Please repeat every record exactly, leaving out any pictures.

EXCERPTED RECORDS Block Start

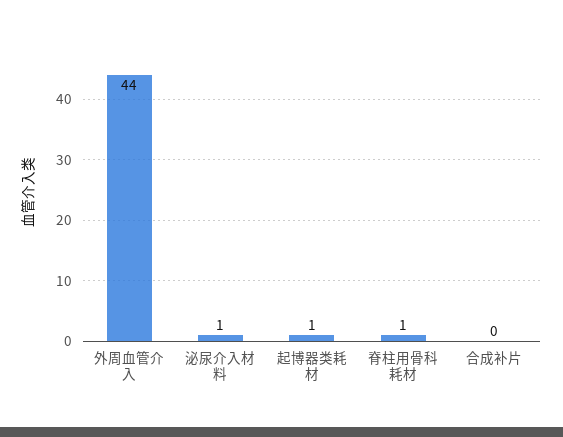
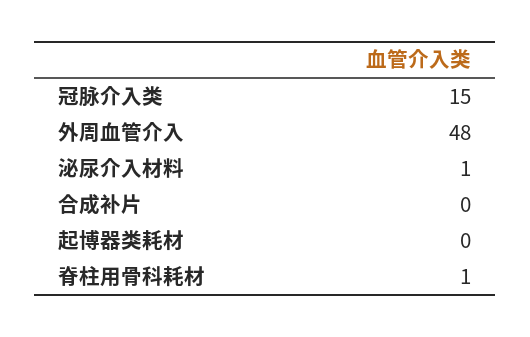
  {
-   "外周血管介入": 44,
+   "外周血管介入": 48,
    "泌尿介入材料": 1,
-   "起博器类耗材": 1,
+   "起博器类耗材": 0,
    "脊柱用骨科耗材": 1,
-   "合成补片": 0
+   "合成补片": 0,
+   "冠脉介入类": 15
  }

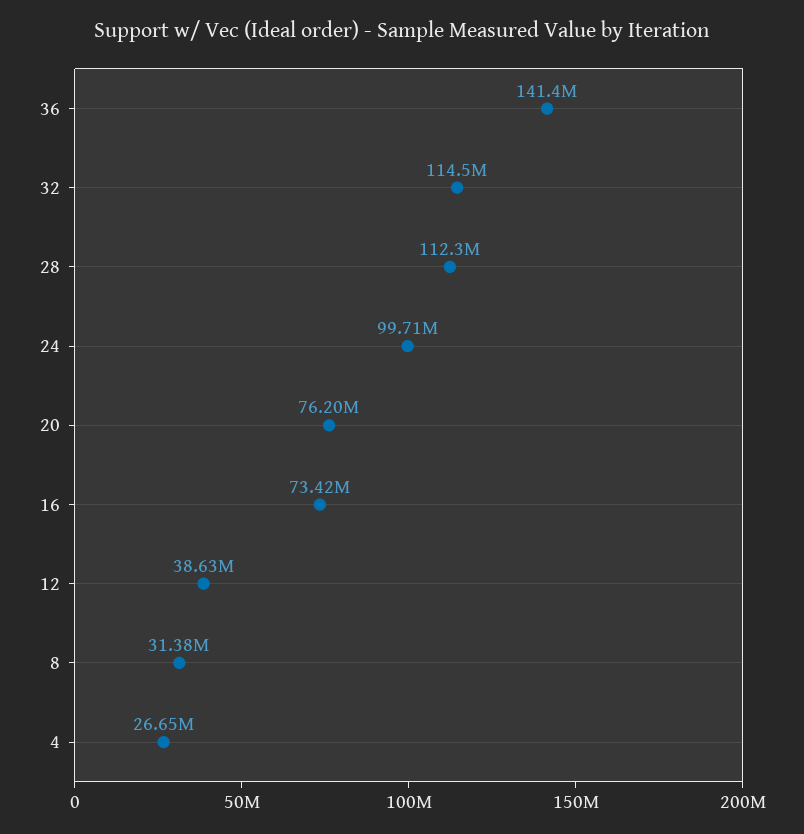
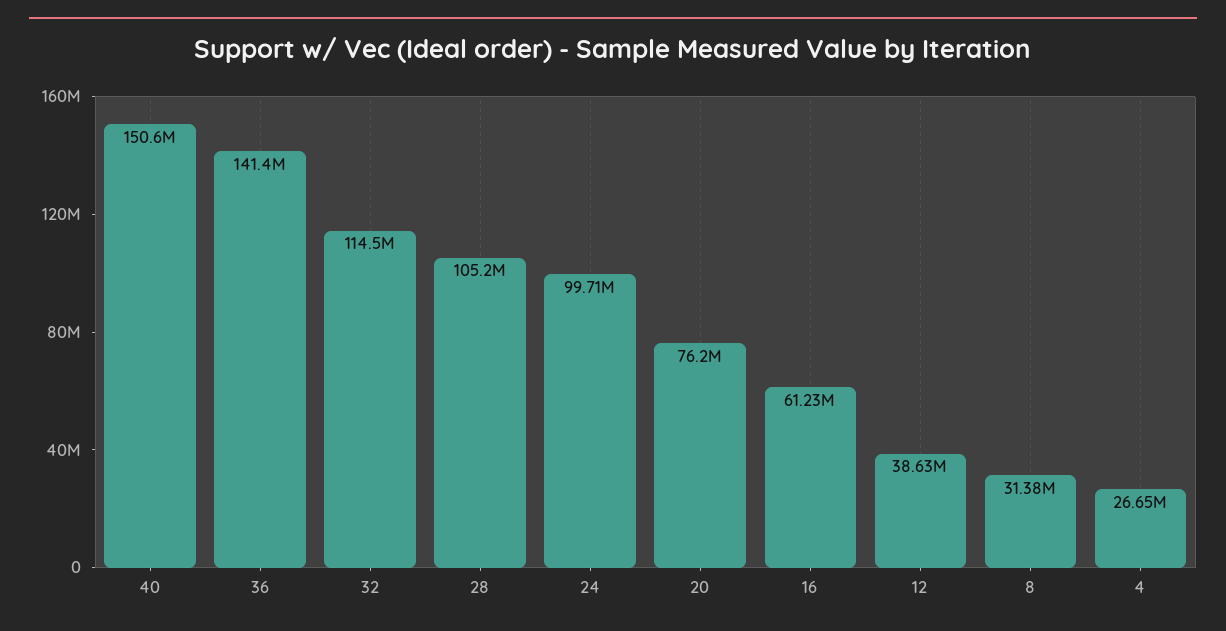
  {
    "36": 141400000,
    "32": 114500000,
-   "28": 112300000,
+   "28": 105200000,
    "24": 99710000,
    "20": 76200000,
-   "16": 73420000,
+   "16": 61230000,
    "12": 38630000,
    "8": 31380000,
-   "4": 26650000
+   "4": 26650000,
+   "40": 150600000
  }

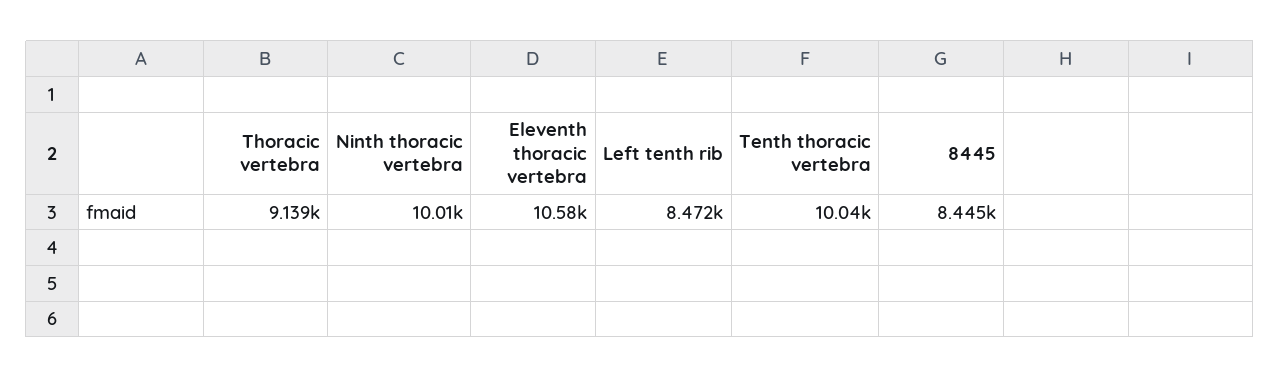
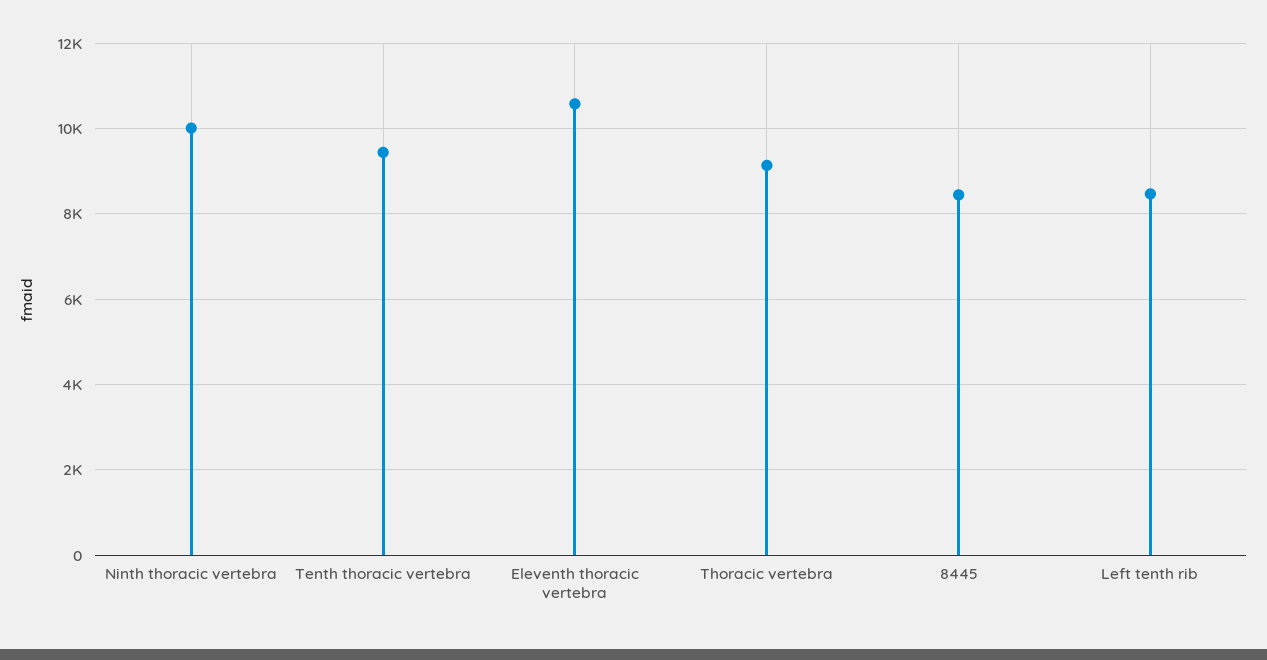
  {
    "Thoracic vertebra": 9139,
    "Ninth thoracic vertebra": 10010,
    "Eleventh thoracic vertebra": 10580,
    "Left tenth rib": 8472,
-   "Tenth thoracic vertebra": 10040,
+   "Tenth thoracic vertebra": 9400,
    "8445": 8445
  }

EXCERPTED RECORDS Block End

=== FINISHED TASK ===
  {
-   "外周血管介入": 44,
+   "外周血管介入": 48,
    "泌尿介入材料": 1,
-   "起博器类耗材": 1,
+   "起博器类耗材": 0,
    "脊柱用骨科耗材": 1,
-   "合成补片": 0
+   "合成补片": 0,
+   "冠脉介入类": 15
  }

  {
    "36": 141400000,
    "32": 114500000,
-   "28": 112300000,
+   "28": 105200000,
    "24": 99710000,
    "20": 76200000,
-   "16": 73420000,
+   "16": 61230000,
    "12": 38630000,
    "8": 31380000,
-   "4": 26650000
+   "4": 26650000,
+   "40": 150600000
  }

  {
    "Thoracic vertebra": 9139,
    "Ninth thoracic vertebra": 10010,
    "Eleventh thoracic vertebra": 10580,
    "Left tenth rib": 8472,
-   "Tenth thoracic vertebra": 10040,
+   "Tenth thoracic vertebra": 9400,
    "8445": 8445
  }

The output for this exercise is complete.